William
Boyd: Sweet Caress, Bloomsbury UK, 9781408867976
Before I
start telling you about “Sweet Caress”, William Boyd’s most recent novel, I
have to confess that “Any Human Heart” is on the shelf of my all-time favorite
books. He is one of my favorite contemporary
authors, a master storyteller and
whenever a new novel by him is published, I race out to get my hands on it.

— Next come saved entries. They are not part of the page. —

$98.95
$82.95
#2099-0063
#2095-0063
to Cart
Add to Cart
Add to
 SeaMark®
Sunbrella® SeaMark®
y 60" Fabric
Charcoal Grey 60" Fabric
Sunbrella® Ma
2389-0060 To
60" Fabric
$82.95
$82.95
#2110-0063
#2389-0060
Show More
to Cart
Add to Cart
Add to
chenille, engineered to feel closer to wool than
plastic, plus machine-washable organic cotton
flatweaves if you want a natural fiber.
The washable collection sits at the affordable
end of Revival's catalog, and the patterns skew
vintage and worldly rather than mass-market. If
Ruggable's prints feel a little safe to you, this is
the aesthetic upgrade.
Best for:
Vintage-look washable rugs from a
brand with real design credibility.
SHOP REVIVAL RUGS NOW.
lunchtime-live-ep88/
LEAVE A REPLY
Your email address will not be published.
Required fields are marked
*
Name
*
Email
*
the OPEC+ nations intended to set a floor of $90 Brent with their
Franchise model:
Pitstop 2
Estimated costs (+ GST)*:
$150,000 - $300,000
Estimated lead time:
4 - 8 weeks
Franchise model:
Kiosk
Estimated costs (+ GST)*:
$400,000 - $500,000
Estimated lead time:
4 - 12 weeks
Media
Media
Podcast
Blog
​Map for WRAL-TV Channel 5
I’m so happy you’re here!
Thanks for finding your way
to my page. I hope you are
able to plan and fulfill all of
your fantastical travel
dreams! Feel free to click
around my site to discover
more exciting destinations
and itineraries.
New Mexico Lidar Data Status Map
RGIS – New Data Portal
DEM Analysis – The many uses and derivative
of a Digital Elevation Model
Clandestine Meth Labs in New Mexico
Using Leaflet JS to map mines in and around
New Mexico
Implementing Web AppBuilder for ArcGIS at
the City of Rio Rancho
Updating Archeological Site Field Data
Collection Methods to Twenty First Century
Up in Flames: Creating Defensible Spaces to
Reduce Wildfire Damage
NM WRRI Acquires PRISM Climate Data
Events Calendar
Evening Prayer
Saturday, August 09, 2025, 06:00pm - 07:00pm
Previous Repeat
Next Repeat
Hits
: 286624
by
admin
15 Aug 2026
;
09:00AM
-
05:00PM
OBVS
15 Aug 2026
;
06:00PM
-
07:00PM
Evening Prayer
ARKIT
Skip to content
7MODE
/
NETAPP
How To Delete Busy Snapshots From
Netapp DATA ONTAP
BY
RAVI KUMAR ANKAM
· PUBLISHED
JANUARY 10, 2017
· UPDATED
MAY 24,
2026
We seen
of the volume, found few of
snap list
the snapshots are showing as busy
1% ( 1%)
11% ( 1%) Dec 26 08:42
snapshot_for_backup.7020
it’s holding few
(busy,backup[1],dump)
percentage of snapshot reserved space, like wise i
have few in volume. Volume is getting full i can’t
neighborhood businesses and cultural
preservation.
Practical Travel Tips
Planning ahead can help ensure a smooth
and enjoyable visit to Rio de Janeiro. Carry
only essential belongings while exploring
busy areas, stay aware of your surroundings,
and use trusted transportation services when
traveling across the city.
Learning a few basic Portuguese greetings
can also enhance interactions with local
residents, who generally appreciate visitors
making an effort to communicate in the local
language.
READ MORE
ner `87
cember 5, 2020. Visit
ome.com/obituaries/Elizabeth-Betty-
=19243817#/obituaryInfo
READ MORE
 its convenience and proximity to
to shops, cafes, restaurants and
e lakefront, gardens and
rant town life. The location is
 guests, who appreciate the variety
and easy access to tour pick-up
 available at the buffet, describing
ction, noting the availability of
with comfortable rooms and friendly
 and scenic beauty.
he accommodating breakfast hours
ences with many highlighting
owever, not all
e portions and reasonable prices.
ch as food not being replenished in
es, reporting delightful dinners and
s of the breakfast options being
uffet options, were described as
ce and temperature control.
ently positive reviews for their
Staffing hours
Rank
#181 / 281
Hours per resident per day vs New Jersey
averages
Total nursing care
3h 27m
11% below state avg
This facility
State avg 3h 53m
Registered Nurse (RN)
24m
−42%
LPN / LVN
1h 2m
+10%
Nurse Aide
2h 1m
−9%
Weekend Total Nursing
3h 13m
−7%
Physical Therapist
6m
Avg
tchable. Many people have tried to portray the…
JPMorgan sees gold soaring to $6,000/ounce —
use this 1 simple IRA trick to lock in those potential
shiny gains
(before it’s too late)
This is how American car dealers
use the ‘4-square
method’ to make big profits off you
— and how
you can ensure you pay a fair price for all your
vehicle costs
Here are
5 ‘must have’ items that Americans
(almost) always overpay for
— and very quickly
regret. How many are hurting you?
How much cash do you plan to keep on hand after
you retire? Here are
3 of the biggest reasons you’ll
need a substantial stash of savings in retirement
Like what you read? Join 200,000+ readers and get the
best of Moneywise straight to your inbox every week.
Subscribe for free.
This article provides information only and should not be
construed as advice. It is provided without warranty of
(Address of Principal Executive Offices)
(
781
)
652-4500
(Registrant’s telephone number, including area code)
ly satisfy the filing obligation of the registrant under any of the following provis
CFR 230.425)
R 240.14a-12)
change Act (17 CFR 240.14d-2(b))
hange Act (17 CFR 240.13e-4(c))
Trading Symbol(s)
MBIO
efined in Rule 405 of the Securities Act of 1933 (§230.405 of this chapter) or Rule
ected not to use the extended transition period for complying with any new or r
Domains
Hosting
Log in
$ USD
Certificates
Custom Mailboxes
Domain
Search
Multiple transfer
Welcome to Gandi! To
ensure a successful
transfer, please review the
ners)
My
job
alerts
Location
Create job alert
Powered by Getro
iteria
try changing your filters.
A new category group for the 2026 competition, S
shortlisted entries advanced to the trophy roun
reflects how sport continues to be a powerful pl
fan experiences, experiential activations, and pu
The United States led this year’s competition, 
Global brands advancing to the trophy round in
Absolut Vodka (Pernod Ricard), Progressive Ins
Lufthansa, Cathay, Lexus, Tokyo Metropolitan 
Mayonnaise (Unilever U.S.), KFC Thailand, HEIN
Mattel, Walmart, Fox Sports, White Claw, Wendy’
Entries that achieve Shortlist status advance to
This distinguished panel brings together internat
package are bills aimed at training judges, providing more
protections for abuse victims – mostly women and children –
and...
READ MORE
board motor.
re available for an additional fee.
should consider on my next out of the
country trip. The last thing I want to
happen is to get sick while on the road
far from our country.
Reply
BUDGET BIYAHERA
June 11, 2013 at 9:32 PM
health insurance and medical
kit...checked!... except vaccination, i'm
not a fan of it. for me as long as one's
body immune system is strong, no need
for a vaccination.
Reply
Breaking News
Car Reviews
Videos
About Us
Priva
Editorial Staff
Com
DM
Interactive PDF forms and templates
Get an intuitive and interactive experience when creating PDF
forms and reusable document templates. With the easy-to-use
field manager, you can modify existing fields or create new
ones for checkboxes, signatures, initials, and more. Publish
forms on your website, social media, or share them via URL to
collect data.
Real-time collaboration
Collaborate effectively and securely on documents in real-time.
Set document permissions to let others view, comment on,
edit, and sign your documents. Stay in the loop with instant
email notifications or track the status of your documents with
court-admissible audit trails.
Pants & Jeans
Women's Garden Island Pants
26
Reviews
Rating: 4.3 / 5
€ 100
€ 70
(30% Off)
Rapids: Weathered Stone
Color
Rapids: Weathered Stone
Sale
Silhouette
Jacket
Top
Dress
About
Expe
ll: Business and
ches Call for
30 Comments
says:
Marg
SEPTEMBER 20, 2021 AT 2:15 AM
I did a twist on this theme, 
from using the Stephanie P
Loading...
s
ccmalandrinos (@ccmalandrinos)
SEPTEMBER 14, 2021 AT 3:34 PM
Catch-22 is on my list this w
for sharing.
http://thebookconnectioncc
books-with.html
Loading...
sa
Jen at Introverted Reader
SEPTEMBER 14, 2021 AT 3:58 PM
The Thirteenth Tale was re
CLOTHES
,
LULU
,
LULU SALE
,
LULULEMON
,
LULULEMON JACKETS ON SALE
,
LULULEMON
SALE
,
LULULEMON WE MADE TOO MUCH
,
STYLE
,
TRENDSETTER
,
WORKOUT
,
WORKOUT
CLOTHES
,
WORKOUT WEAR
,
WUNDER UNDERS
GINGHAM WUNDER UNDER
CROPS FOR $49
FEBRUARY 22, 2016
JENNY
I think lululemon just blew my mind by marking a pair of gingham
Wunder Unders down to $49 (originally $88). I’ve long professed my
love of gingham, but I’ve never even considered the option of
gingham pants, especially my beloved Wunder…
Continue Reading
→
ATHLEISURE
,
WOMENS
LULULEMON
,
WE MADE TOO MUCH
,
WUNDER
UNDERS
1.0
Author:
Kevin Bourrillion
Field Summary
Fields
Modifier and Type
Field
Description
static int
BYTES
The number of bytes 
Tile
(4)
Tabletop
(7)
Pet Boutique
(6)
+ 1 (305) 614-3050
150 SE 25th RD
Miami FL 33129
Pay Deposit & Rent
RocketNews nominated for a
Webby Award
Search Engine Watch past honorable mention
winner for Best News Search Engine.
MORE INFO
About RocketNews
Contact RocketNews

(Apart from his latest James Bond novel)
Lucky me – he was published by Penguin for many years and then moved to
Bloomsbury, two publishers I represented in Germany for many years and
therefore was privileged to get my hands on early proofs.
If you are
looking for a female version in the footsteps of “Any Human Heart”, you will
find it in “Sweet Caress”, seen thru the lens of Amory Clay, a photographer. It
is a tour de force through the 20th Century and such a wonderful
book – I feel sad it is finished now , wanted it to go on for a while longer
than the 448 pages it already has.
Amory Clay
is a fictional character but I found myself researching her name in Wikipedia,
the idea to place photos of events and people in the book make her novel life sound so very real. Very clever idea, some of the characters Amory
meets, like in Any Human heart, are real and Boyd lists them in
“Acknowledgements”. From Amory’s
birthday in 1908 up to her death, she memorizes her life as an elderly person
in 1977 living in Scotland, with her thoughts trailing back in chronological
order to times gone by. You feel like
you are sitting in her living room listening to her life story.
There are the
damaged souls returning from WWI during
her childhood , her father in particular, her photographer uncle
Grenville who is responsible for putting the first camera in her hands with whom he shares a special emotional bond
, her years in London as his apprentice taking photographs of socialites for
fashionable magazines, the Berlin of the
late Twenties and New York in the Thirties, her run in with Black shirts in
London altering her life forever , and finally
becoming one of the few female WWII photographers
until life has another major change in store for her . Amory’s taste for adventure and her curiosity
is always greater than her fear as she tries to pursue her life's dream, her
recollections of her love life and relationships are some of the best parts of
the book.
English
fiction at its very best - thank you
William Boyd for such a great story and a follow up to Any Human Heart! I cannot wait to see what he is up to next.